### PROBLEM STATEMENT
Retype all the records below word for word, leaving out the pictures.

### Saved data entries
⁂
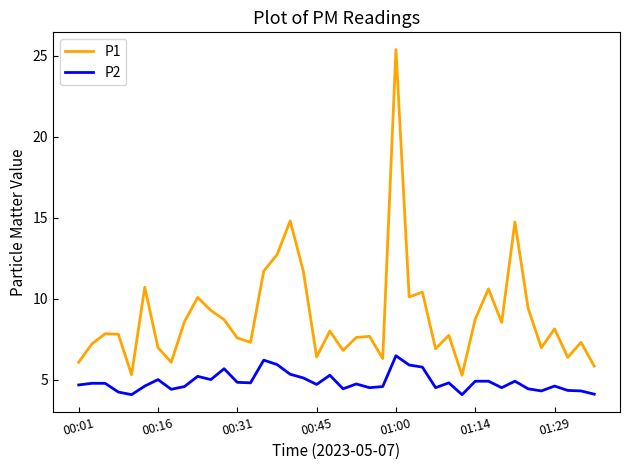

Which series has the largest range (max minus min)?

P1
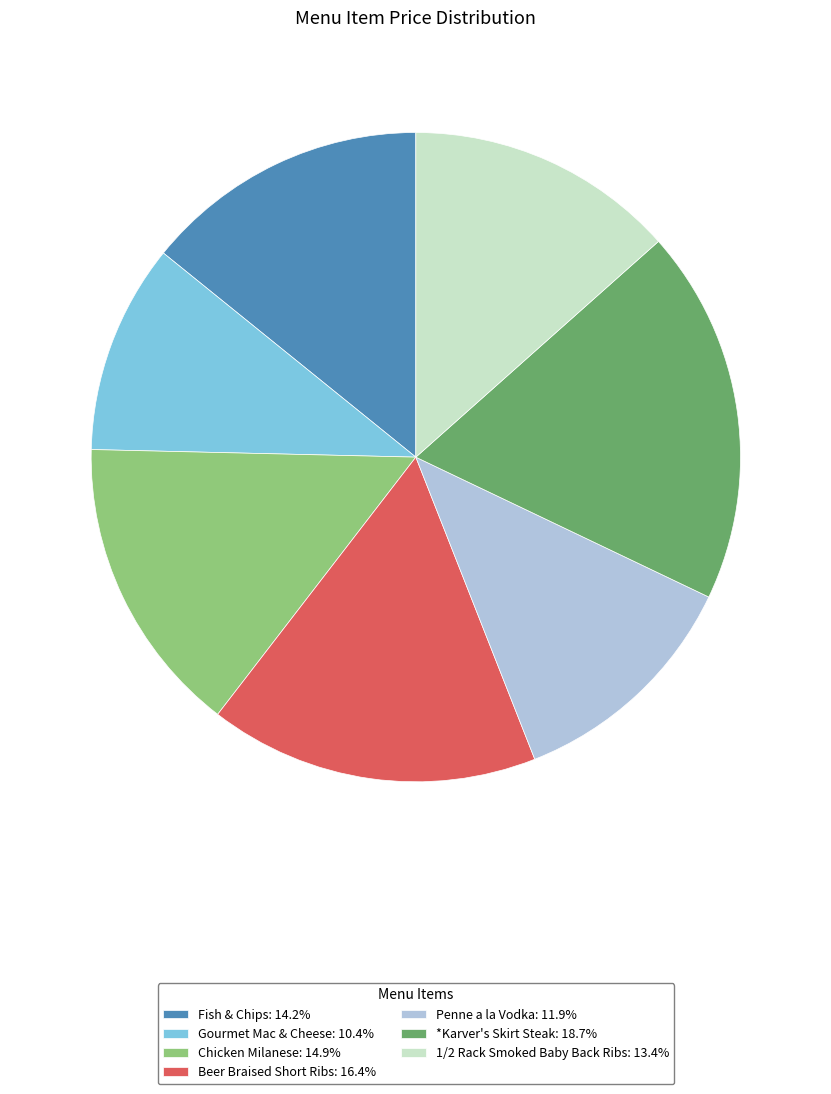

Between Gourmet Mac & Cheese and *Karver's Skirt Steak, which is larger?

*Karver's Skirt Steak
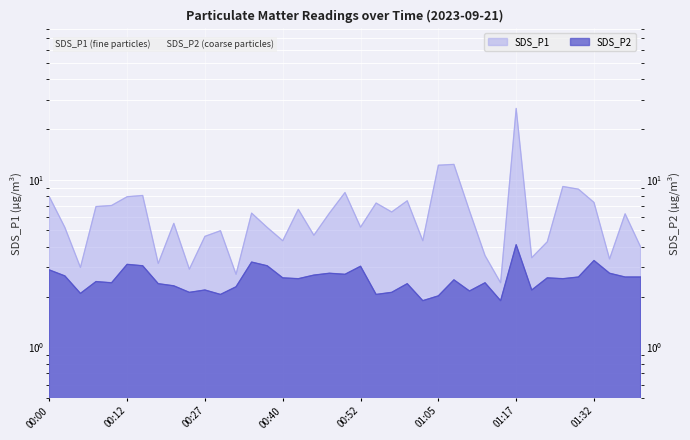

What is the value of the SDS_P2 point at the 14th from the left?

3.2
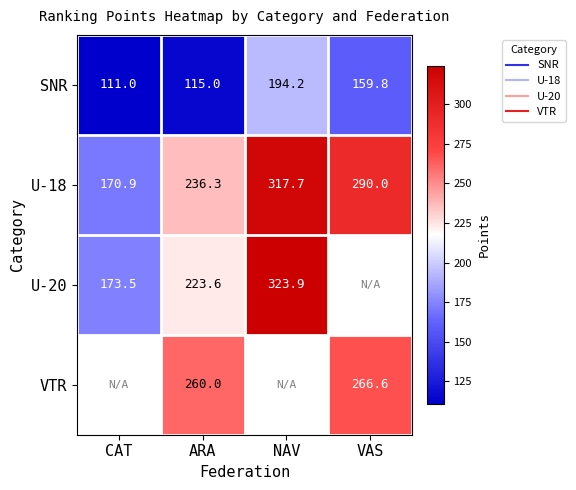

Which has a higher value, CAT or VAS?

VAS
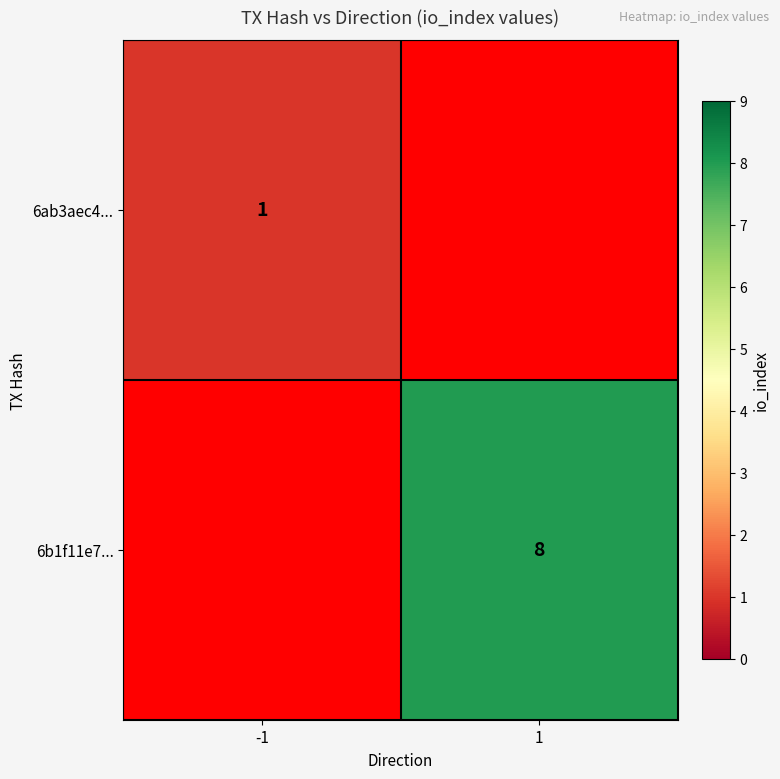

How many categories are shown in the chart?

2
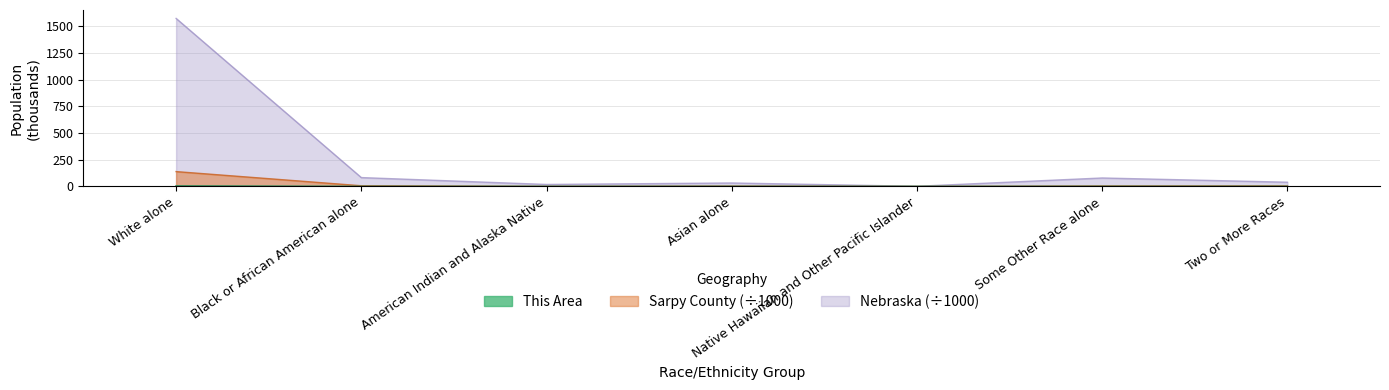

True or false: This Area and Sarpy County intersect in this chart.

False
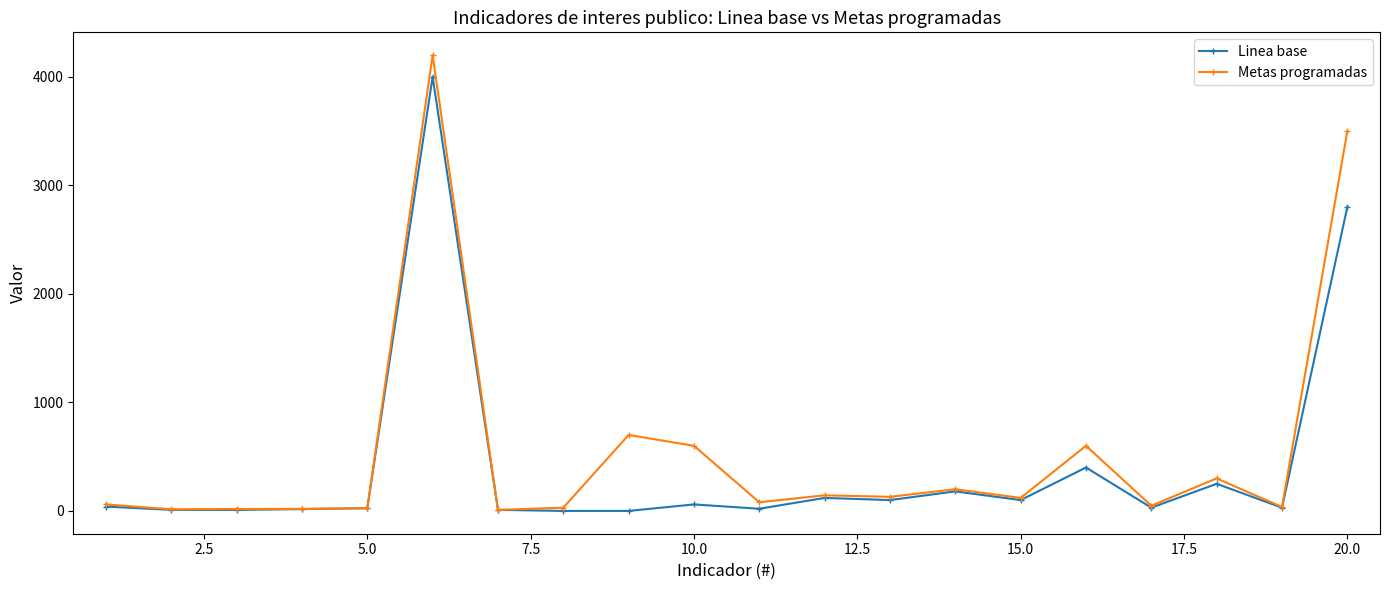

Which series has the widest spread of values?

Metas programadas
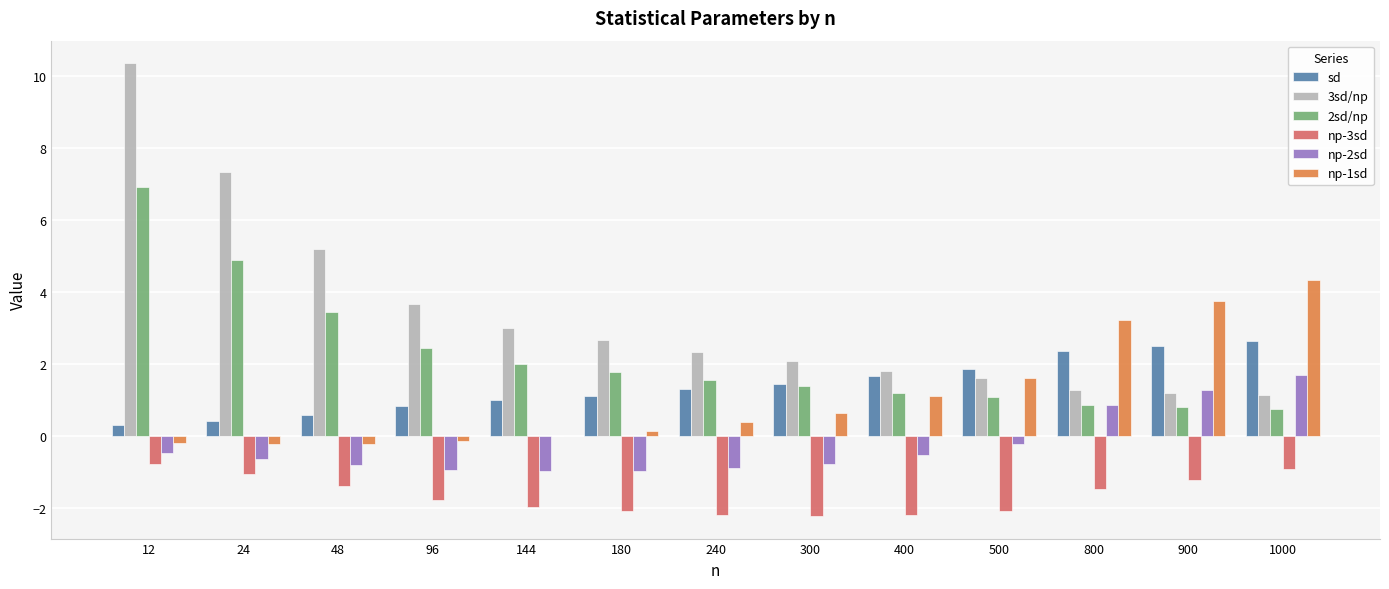

Between 48 and 800, which series saw the biggest shift?

3sd/np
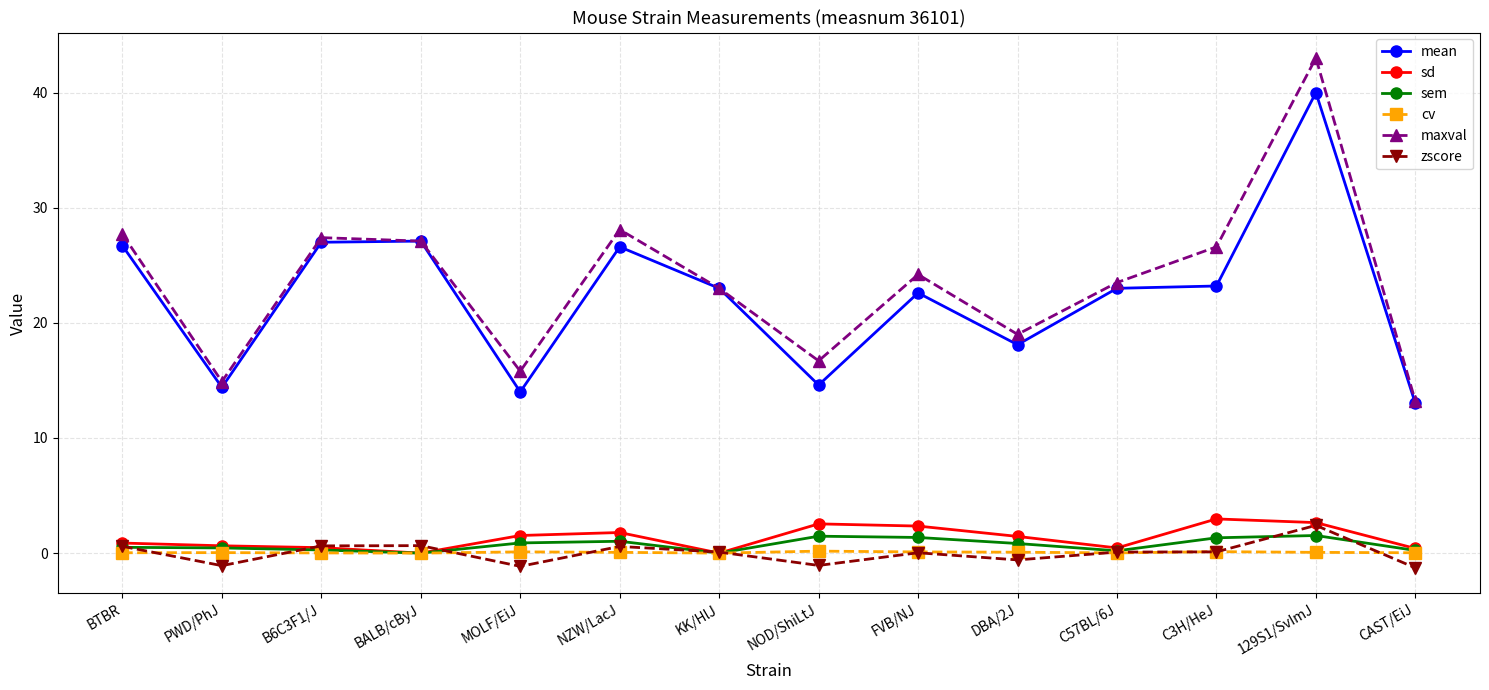

True or false: sem and maxval intersect in this chart.

False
⁂
### TASK RESPONSE
Which series has the largest range (max minus min)?

P1

Between Gourmet Mac & Cheese and *Karver's Skirt Steak, which is larger?

*Karver's Skirt Steak

What is the value of the SDS_P2 point at the 14th from the left?

3.2

Which has a higher value, CAT or VAS?

VAS

How many categories are shown in the chart?

2

True or false: This Area and Sarpy County intersect in this chart.

False

Which series has the widest spread of values?

Metas programadas

Between 48 and 800, which series saw the biggest shift?

3sd/np

True or false: sem and maxval intersect in this chart.

False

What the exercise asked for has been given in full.